> [提供された本文]:
────────

[ブリュッセル 6日 ロイター] - 欧州連合(EU)の執行機関である欧州委員会のジェンティローニ委員(経済担当)は6日に欧州議会で、租税回避や脱税に対処するための新たな法案を年内に提示すると明らかにした。
「パンドラ文書」と呼ばれる大規模な税関連データが今週報じられたのを受け、欧州議会本会議に議題が追加された。同文書は、富裕層や権力者が納税額を減らすためにオフショア企業を組織的に利用し続けていることを示した。
税効率の最適化は必ずしも違法行為ではないが、特に新型コロナウイルスのパンデミック(世界的大流行)による経済危機から世界が立ち上がろうとしている中、富裕層が税務面の助言を受けて納税額を低減していることを疑問視する向きが増加している。

────────

[保存済みの項目]

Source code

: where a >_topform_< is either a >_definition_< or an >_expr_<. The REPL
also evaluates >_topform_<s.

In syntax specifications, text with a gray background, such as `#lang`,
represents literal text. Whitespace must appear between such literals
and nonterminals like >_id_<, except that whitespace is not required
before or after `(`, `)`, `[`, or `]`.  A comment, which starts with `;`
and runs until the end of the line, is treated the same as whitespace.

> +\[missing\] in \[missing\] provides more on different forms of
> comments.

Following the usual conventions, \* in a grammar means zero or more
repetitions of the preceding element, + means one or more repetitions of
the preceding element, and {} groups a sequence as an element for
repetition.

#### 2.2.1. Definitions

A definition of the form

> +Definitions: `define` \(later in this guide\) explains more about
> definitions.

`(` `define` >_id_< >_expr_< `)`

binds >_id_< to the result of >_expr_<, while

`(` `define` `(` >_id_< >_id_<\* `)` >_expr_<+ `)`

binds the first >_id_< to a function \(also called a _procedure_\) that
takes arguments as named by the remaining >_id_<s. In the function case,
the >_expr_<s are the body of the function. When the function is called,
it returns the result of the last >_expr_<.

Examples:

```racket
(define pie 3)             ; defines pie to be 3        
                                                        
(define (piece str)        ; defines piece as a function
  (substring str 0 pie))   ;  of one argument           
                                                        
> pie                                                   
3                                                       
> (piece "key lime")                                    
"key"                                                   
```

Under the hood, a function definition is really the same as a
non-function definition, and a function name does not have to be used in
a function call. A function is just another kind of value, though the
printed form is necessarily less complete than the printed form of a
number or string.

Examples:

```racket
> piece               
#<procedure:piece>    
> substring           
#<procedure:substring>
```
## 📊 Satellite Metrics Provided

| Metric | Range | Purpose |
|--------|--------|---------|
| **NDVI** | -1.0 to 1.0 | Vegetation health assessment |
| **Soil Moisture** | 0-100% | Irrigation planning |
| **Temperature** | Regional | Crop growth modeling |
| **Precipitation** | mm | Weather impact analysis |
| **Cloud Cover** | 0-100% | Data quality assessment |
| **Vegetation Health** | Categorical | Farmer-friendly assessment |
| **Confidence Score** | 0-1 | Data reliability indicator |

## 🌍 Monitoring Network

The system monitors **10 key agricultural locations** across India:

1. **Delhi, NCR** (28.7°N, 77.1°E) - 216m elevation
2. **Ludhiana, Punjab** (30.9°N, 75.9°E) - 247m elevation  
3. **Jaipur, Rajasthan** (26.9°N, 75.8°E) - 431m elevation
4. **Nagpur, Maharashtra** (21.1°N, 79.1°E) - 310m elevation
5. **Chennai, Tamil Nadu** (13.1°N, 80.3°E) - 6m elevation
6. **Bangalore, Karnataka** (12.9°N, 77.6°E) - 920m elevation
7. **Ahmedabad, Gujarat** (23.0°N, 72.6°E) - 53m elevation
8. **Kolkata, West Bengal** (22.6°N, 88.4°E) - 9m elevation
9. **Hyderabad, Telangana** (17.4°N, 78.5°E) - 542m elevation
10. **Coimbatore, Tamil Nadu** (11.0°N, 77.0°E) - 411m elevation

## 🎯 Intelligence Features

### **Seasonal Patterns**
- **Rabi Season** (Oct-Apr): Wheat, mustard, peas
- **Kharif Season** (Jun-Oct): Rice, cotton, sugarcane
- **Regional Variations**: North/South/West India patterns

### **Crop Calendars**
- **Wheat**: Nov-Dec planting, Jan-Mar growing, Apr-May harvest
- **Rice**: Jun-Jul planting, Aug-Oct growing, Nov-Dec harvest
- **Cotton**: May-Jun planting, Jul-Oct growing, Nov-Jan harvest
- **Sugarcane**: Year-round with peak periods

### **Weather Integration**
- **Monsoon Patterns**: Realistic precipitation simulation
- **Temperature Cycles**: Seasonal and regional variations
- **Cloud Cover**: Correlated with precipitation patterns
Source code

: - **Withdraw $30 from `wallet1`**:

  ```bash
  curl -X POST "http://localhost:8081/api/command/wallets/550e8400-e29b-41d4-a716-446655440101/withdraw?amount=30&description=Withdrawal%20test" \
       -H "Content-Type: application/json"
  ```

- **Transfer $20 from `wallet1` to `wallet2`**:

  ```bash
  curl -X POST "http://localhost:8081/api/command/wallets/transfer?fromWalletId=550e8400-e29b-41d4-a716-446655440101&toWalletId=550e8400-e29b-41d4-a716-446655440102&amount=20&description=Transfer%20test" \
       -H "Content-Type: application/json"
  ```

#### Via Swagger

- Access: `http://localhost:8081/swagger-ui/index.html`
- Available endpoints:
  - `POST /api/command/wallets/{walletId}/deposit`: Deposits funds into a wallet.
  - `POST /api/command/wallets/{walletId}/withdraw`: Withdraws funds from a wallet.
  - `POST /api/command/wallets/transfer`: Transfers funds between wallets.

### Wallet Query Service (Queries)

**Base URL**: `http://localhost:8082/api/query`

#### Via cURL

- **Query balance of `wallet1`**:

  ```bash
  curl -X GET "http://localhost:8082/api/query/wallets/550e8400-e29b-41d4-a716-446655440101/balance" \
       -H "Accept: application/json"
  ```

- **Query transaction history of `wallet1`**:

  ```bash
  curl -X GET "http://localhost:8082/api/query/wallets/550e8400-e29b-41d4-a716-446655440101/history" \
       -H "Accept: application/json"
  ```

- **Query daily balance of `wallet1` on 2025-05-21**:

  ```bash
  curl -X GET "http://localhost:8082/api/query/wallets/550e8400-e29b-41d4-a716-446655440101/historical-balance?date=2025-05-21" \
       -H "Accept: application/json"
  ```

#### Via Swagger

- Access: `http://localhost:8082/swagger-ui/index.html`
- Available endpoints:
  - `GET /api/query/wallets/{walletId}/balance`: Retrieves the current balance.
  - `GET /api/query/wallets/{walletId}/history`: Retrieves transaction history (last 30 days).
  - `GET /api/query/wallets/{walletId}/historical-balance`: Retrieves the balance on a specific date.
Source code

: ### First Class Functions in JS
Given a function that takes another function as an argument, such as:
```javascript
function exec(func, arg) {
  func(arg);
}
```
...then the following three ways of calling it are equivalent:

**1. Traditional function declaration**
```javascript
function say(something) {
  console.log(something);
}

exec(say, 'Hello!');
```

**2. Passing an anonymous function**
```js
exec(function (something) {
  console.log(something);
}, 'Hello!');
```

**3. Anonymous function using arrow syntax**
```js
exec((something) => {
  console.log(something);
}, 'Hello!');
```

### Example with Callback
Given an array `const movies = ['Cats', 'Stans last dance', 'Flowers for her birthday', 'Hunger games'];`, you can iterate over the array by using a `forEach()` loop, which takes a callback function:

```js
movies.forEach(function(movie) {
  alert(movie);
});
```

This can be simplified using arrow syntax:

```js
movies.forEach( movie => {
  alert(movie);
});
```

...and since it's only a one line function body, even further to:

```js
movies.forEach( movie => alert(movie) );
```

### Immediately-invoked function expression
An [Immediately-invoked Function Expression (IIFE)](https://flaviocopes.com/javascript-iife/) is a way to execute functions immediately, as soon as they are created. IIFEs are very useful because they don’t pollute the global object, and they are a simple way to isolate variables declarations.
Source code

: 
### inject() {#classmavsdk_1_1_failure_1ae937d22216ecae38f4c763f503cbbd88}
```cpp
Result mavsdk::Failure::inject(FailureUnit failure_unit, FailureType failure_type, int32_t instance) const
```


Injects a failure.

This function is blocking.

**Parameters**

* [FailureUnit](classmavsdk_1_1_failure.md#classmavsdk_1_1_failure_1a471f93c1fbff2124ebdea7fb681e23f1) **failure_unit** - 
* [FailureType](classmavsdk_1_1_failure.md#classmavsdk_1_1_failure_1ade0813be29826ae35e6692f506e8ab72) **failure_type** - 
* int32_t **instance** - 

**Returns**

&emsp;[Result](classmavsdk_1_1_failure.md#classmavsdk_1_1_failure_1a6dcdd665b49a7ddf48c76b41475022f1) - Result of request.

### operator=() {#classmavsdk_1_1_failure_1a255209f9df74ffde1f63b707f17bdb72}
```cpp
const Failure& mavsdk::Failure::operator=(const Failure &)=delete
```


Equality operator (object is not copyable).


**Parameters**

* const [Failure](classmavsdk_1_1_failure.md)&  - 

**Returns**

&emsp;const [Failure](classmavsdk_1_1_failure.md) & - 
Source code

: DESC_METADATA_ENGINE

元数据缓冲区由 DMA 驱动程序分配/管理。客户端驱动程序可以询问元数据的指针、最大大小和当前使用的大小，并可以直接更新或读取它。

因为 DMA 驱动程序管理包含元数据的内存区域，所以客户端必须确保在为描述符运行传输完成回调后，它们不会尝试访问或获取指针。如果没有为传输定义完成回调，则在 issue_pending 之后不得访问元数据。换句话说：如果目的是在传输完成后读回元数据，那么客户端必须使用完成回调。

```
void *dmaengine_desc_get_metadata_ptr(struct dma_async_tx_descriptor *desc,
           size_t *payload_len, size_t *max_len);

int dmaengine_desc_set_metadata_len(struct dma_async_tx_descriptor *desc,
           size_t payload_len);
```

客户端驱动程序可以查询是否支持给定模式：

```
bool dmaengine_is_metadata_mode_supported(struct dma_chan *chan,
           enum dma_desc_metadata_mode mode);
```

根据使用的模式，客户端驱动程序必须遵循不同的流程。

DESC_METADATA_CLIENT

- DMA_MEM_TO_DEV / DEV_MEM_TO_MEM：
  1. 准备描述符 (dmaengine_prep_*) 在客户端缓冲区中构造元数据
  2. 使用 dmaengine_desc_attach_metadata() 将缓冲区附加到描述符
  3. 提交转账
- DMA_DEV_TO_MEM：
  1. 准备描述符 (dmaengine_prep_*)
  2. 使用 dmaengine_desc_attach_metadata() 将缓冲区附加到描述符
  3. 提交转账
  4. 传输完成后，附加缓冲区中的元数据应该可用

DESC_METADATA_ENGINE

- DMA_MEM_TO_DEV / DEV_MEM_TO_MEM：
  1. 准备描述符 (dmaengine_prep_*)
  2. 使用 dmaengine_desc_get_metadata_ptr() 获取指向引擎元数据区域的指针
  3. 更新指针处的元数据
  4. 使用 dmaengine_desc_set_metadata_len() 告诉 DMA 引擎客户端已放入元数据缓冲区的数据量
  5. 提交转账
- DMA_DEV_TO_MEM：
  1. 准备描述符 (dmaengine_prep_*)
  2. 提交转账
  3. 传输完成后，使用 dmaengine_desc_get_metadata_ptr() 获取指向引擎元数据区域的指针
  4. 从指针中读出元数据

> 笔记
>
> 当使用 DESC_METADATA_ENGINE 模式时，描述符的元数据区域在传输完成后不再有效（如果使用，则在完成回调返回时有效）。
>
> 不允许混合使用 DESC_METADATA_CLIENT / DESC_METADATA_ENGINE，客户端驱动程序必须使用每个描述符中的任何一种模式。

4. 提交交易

────────

> [課題の目的]: 本文で、ジェンティローニ委員は租税回避や脱税に対処する新たな法案をいつ提示すると述べたか。

> [課題の結果]: 年内に提示すると述べた。